[SOURCE DOCUMENT]
========================================================================

RWilton / Arioc

Arioc: GPU-accelerated DNA short-read alignment
BSD 3-Clause "New" or "Revised" License
59 stars 8 forks source link

Hard-coded architecture #13

Closed r-barnes closed 3 years ago

r-barnes commented 3 years ago

The Linux makefile currently hardcodes the architecture:

-gencode arch=compute_37,code=\"compute_37,sm_37\"

This is problematic for two reasons:

  1. The 3.7 compute capability is deprecated in CUDA 11.
  2. More seriously, this doesn't offer forward compatibility with most GPUs (from the docs):

    The NVIDIA CUDA C++ compiler, nvcc, can be used to generate both architecture-specific cubin files and forward-compatible PTX versions of each kernel. Each cubin file targets a specific compute-capability version and is forward-compatible only with GPU architectures of the same major version number. For example, cubin files that target compute capability 3.0 are supported on all compute-capability 3.x (Kepler) devices but are not supported on compute-capability 5.x (Maxwell) or 6.x (Pascal) devices. For this reason, to ensure forward compatibility with GPU architectures introduced after the application has been released, it is recommended that all applications include PTX versions of their kernels.

========================================================================

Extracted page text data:

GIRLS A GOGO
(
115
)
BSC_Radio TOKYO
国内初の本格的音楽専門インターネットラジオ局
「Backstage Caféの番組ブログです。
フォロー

========================================================================

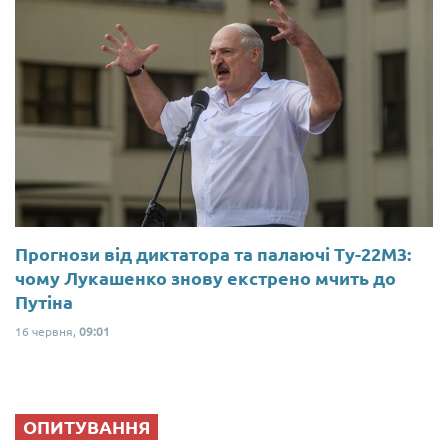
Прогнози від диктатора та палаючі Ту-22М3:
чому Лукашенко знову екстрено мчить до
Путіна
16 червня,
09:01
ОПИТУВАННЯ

========================================================================

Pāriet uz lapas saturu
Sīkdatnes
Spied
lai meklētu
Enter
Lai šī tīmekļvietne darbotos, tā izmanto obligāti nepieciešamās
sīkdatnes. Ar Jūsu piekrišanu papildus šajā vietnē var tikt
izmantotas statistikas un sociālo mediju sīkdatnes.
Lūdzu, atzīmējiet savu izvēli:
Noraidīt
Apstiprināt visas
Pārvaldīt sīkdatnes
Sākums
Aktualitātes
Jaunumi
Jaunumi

========================================================================

[COMPLETE THE FOLLOWING]
1. Return the part of the Arioc issue between "This is problematic" and "of their kernels.", inclusive.
2. Name every GPU architecture that the Arioc issue mentions, along with the compute-capability version it gives for each.
3. Turn the paragraph of the Arioc issue that begins "The NVIDIA CUDA C++ compiler, nvcc," into a short list that keeps its main facts.

[RESPONSES IN ORDER]
1.
This is problematic for two reasons:

  1. The 3.7 compute capability is deprecated in CUDA 11.
  2. More seriously, this doesn't offer forward compatibility with most GPUs (from the docs):

    The NVIDIA CUDA C++ compiler, nvcc, can be used to generate both architecture-specific cubin files and forward-compatible PTX versions of each kernel. Each cubin file targets a specific compute-capability version and is forward-compatible only with GPU architectures of the same major version number. For example, cubin files that target compute capability 3.0 are supported on all compute-capability 3.x (Kepler) devices but are not supported on compute-capability 5.x (Maxwell) or 6.x (Pascal) devices. For this reason, to ensure forward compatibility with GPU architectures introduced after the application has been released, it is recommended that all applications include PTX versions of their kernels.

2.
- Kepler (compute capability 3.x)
- Maxwell (compute capability 5.x)
- Pascal (compute capability 6.x)

3.
- nvcc, the NVIDIA CUDA C++ compiler, can generate architecture-specific cubin files and forward-compatible PTX versions of each kernel.
- Each cubin file targets one compute-capability version.
- A cubin file is forward-compatible only with GPU architectures of the same major version number.
- For example, cubin files for compute capability 3.0 run on all 3.x (Kepler) devices but not on 5.x (Maxwell) or 6.x (Pascal) devices.
- To stay forward-compatible with GPU architectures released after the application, all applications should include PTX versions of their kernels.